# What is expected
Reproduce every line of text in the data below without changing anything.

===

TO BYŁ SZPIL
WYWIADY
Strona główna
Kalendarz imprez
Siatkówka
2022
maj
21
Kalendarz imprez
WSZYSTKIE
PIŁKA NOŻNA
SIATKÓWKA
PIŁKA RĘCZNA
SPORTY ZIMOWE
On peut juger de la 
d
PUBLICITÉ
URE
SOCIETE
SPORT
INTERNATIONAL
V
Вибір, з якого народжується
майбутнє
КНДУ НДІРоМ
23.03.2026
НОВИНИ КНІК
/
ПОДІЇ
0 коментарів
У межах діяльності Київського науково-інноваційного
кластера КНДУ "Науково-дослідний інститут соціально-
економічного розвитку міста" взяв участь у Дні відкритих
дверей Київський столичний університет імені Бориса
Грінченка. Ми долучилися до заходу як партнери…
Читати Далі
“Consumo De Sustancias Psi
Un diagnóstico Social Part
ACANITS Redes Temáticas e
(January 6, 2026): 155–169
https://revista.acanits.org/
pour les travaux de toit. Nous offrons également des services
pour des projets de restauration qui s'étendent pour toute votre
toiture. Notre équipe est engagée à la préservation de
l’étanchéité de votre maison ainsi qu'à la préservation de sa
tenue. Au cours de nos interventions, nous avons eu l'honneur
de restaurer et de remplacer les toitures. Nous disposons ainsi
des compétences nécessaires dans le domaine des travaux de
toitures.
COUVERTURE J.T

===

# Exercise response
TO BYŁ SZPIL
WYWIADY
Strona główna
Kalendarz imprez
Siatkówka
2022
maj
21
Kalendarz imprez
WSZYSTKIE
PIŁKA NOŻNA
SIATKÓWKA
PIŁKA RĘCZNA
SPORTY ZIMOWE
On peut juger de la 
d
PUBLICITÉ
URE
SOCIETE
SPORT
INTERNATIONAL
V
Вибір, з якого народжується
майбутнє
КНДУ НДІРоМ
23.03.2026
НОВИНИ КНІК
/
ПОДІЇ
0 коментарів
У межах діяльності Київського науково-інноваційного
кластера КНДУ "Науково-дослідний інститут соціально-
економічного розвитку міста" взяв участь у Дні відкритих
дверей Київський столичний університет імені Бориса
Грінченка. Ми долучилися до заходу як партнери…
Читати Далі
“Consumo De Sustancias Psi
Un diagnóstico Social Part
ACANITS Redes Temáticas e
(January 6, 2026): 155–169
https://revista.acanits.org/
pour les travaux de toit. Nous offrons également des services
pour des projets de restauration qui s'étendent pour toute votre
toiture. Notre équipe est engagée à la préservation de
l’étanchéité de votre maison ainsi qu'à la préservation de sa
tenue. Au cours de nos interventions, nous avons eu l'honneur
de restaurer et de remplacer les toitures. Nous disposons ainsi
des compétences nécessaires dans le domaine des travaux de
toitures.
COUVERTURE J.T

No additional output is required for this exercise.